More ladies have arrived. Mrs. Green is playing. Miss Margaret Wood comes in at ten past, eight. “Taxi!” shouts Mr. Rushbrook – no one knows or bothers to ask why.

The London Draughts League and three pairs of domino players also used the “Gambit.” There had been no fires, and one burglary. One day a man died over a game: “It doesn’t matter,” said a Kiebitzer looking at the board, “he had a lost game anyway.”

The man in the grey suit has moved neither pawn nor muscle for twenty minutes. Is it his move or his opponent’s? One or two players begin to leave. Dr. Creed [John Edward Hodgson Creed (1904-74)] puts on his overcoat and goes out. Bridget comes round collecting half-crowns. The fire is still burning but no one has even been noticed putting coal on it. It is past ten o’clock. Two raincoated men enter like Scotland Yard plain-clothes detectives and are identified as Mr. [Harry Ivor] Woolverton and Dr. Sturgeon. Dr. Fazekas gives them his Hastings losses.

Mr. White would start up again tomorrow if he could. It is all a question of finding suitable accommodation. “Suitable” means – in the City, two reasonably sized rooms, and a long lease. He has his spies out and nothing is likely to escape him. He has lost hundreds of pounds (did he say thousands?) in the “Gambit,” but he knows it is an institution whose continued existence depends on him – possibly on him alone – and he will not let it down if he can avoid it. But the cost of property in the City (Mr. White knows all the details) is appalling. Despite this, Mr. White remains the most hopeful of the “Gambit” crowd. During the last week all who wished to be informed of a new “Gambit” put their names and addresses in a book. Mr. White says there are a thousand of them.

Until that happens there will be lost souls in the City at lunch-time during the week. Mr. [Reginald J] Broadbent, who had been lunching there pretty regularly for a number of years, said in one of his rare comments recently that the only chess he really enjoyed these days was played between one and two o’clock. Now, like the war-time cats bemusedly contemplating the wreckage of yesterday’s familiar buildings, chess-players will nod to one another in the street and get back to their jobs more punctually, but they and London chess will be poorer – to the extent of one old familiar “Gambit” and one strange new office-block.

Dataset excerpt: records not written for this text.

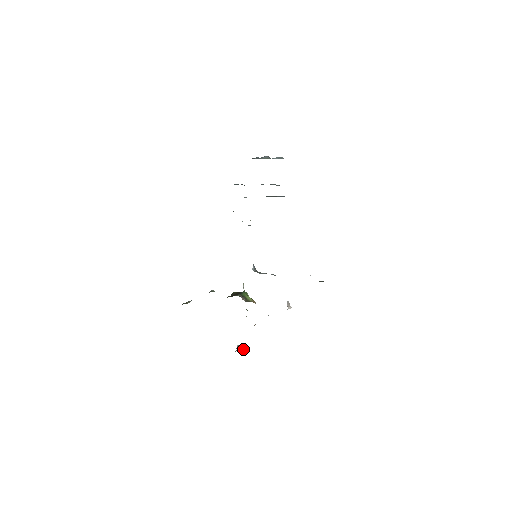
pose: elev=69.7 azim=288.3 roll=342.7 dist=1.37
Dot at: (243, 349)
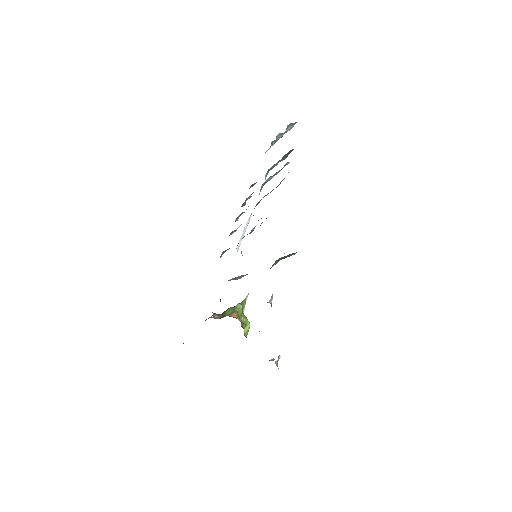
Dot at: (272, 360)
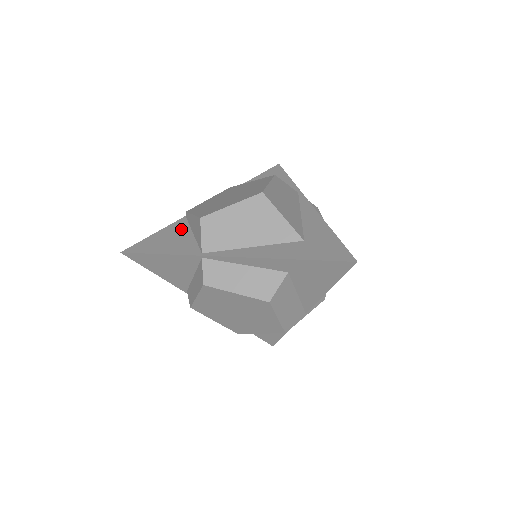
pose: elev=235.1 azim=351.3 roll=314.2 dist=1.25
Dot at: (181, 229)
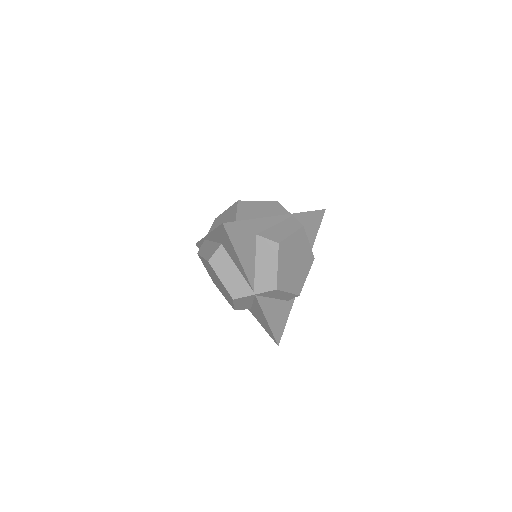
Dot at: occluded
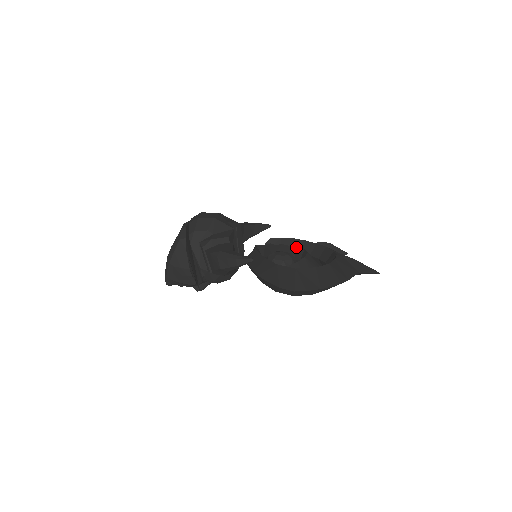
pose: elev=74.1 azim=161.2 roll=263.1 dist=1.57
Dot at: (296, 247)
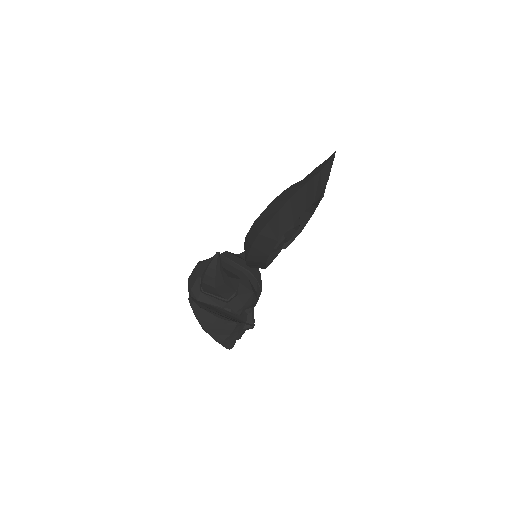
Dot at: occluded
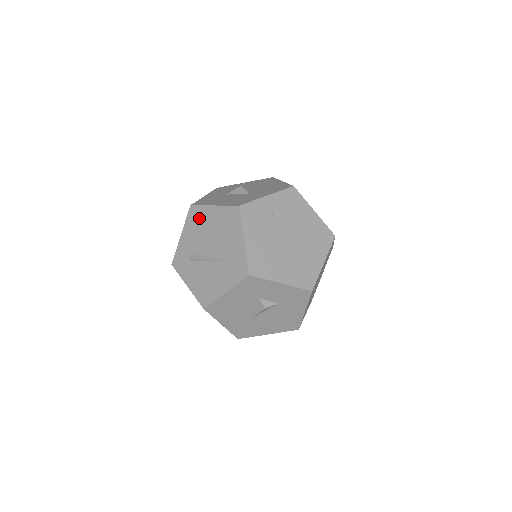
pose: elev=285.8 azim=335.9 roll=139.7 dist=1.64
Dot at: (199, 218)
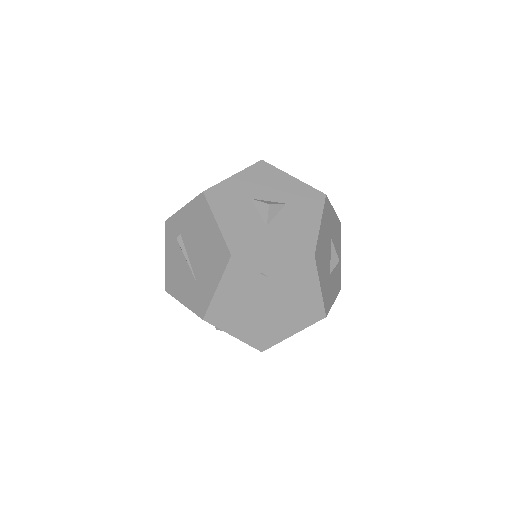
Dot at: (201, 215)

(Any errors of reporting in the above will, we hope, be generously ascribed to the subjective approach of ... A. J. ROYCROFT.)

(Any further errors creeping in 58 years later may be ascribed to the scanner owned by J.C. Saunders and not to the venerable and, as yet, thankfully undemolished A.J. Roycroft)

© 1958 John Roycroft


Footage of the Gambit Chess Rooms

Recently released online, here is some footage of the Gambit Chess Rooms in 1946.


Addendum

The Gambit was in Budge Row, just across the road from Cannon Street station. It had an Irish waitress named Eileen with a high-pitched voice who offered teas. There were normally around 30 people there, 50 at lunchtime. Kriegspiel was popular. The policy used to be no female customers, but this had been relaxed by the mid-forties and I remember playing Eileen Tranmer in a tournament game in the basement, which was reserved for serious chess and hosted our side of the Britain v USSR 1946 radio match where Alexander defeated Botvinnik.

The high point of the Gambit week was the Saturday 'Gambit Guinea'. that sum a worthwhile amount then, being the first prize in the lightning tournament played at ten seconds per move with the timing done by a spoon on a mug. There were sections leading to a final knock-out round of four or eight winners. Usually several British championship players and county top boards took part. I only won it once, but Michael Franklin was much better and took the Guinea several times.

The Gambit was knocked down by developers who built 14-storey Bucklesbury House, headquarters of Legal & General and regarded as an architectural eyesore. For decades afterwards when walking along Cannon Street I glanced wistfully at what used to be the cafe entrance. Recently this building has had its come-uppance and has been boarded off (thus closing down Budge Row) in preparation for a 22-storey replacement. Leonard Barden, English Chess Forum, 9 February 2010.